** Stored data follows **
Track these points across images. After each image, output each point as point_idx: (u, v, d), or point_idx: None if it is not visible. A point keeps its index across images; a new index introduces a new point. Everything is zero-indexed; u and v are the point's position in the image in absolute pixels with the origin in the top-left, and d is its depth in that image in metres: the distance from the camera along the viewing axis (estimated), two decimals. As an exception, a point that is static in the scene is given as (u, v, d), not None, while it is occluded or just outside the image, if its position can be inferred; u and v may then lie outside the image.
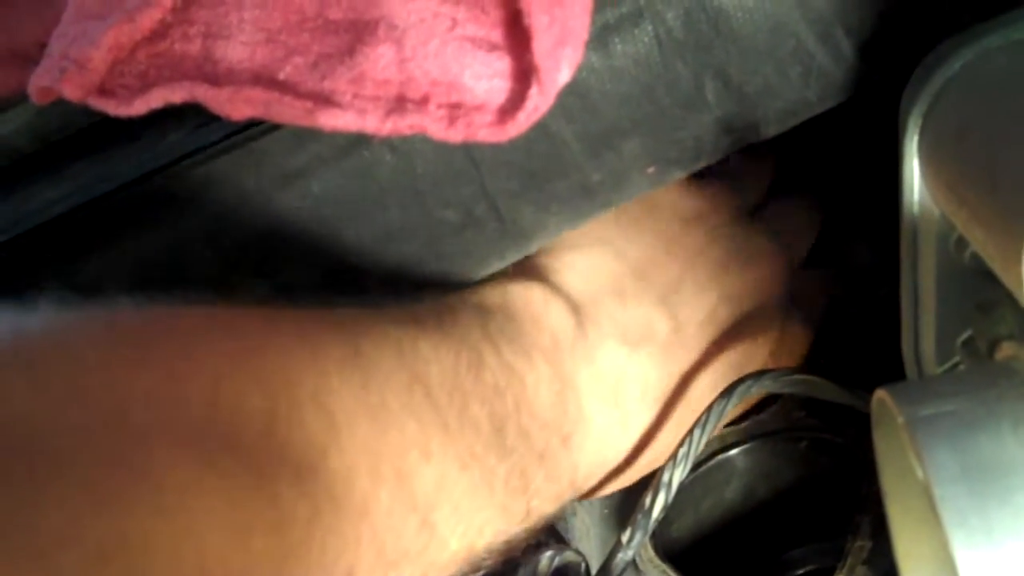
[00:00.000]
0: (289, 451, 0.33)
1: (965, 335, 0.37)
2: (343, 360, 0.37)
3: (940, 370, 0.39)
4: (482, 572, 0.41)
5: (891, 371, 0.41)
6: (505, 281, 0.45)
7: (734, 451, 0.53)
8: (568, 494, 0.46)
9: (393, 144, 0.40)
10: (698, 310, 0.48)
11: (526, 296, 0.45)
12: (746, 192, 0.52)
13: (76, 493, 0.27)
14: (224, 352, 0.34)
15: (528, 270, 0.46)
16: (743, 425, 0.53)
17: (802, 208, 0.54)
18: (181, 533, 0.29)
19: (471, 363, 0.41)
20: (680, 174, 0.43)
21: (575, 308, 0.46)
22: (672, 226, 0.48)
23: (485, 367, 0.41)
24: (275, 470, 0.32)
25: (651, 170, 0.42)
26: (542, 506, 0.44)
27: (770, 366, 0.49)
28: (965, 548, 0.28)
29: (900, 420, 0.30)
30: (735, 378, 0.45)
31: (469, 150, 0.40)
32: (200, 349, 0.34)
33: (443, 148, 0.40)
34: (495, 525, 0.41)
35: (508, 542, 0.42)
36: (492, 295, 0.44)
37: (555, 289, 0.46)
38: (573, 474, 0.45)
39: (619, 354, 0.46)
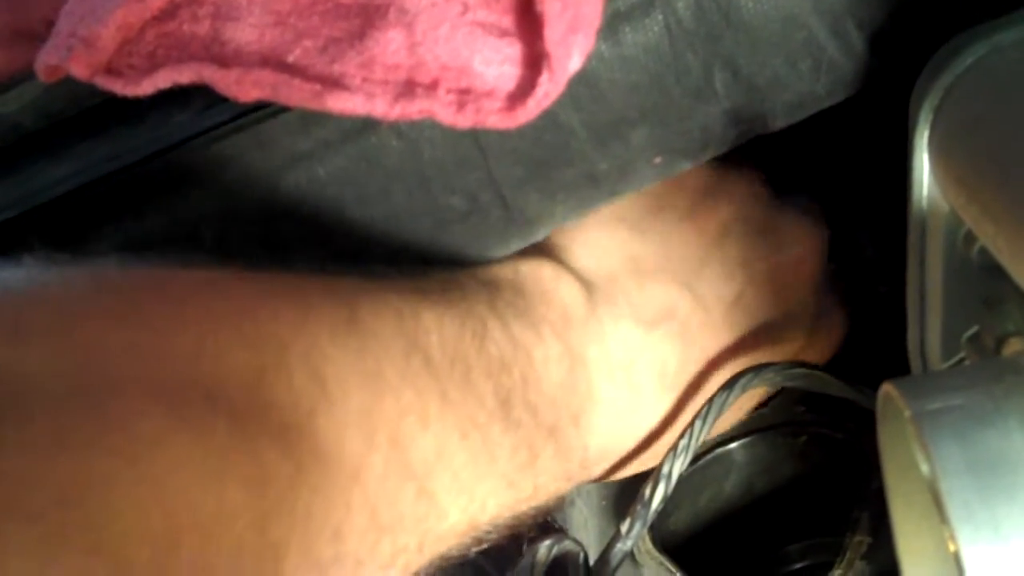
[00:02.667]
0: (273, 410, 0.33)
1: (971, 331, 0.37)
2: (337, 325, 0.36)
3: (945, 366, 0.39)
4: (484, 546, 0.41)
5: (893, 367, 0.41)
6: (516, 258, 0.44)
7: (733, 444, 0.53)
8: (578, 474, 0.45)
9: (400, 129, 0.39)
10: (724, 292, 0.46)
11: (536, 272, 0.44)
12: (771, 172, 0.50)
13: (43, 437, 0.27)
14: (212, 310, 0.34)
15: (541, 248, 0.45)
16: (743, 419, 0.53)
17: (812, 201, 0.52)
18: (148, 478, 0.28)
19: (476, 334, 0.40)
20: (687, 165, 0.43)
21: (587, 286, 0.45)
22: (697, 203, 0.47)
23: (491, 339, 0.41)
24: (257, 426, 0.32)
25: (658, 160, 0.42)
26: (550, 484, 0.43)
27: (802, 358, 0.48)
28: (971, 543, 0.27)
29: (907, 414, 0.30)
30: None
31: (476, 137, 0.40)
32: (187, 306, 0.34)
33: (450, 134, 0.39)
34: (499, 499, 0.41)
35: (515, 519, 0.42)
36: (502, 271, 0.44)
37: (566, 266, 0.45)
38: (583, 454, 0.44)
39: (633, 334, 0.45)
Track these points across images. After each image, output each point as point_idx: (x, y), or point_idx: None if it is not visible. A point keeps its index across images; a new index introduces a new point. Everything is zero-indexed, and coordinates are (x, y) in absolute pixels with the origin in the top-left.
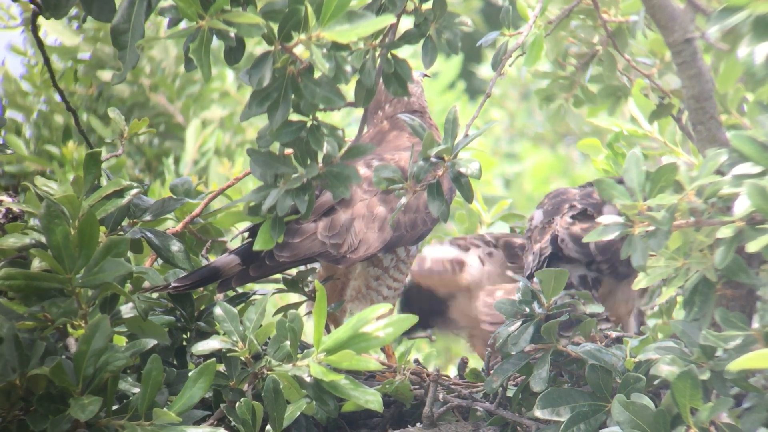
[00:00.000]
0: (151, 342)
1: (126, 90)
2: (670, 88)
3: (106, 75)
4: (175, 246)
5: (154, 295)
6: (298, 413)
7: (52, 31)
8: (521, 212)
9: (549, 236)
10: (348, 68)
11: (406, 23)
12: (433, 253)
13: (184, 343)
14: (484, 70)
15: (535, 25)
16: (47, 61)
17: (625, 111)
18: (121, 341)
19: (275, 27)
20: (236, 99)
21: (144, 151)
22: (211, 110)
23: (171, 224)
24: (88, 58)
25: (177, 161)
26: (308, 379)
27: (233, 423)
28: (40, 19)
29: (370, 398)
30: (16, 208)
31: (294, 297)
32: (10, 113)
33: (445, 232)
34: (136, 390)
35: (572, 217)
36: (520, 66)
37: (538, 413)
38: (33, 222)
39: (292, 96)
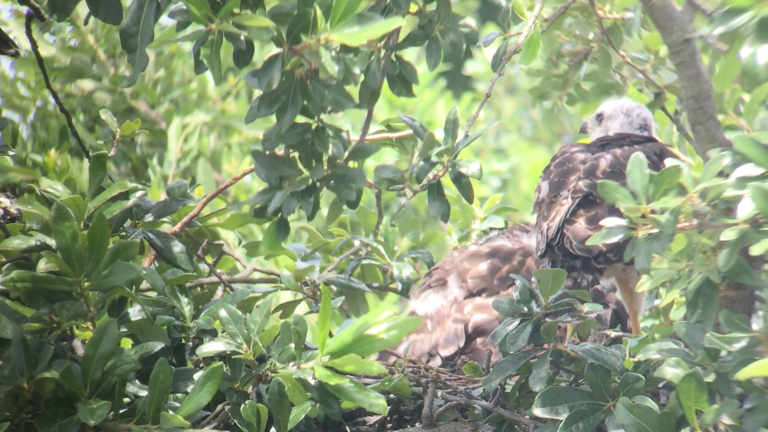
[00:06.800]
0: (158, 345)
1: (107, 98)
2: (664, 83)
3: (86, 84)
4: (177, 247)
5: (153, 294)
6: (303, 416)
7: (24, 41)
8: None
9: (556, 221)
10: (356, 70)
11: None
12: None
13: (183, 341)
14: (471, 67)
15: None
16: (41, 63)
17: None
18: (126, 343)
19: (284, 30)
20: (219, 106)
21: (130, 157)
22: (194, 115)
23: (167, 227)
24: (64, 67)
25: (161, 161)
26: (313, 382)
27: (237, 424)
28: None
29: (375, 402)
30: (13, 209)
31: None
** End of Stored data **
- **Exercise aim**: Beginning at the line above that contains "18: (181, 533, 0.29)", return each line exactly through the line that contains "30: (735, 378, 0.45)", and no others.

- **Your solution**:
18: (181, 533, 0.29)
19: (471, 363, 0.41)
20: (680, 174, 0.43)
21: (575, 308, 0.46)
22: (672, 226, 0.48)
23: (485, 367, 0.41)
24: (275, 470, 0.32)
25: (651, 170, 0.42)
26: (542, 506, 0.44)
27: (770, 366, 0.49)
28: (965, 548, 0.28)
29: (900, 420, 0.30)
30: (735, 378, 0.45)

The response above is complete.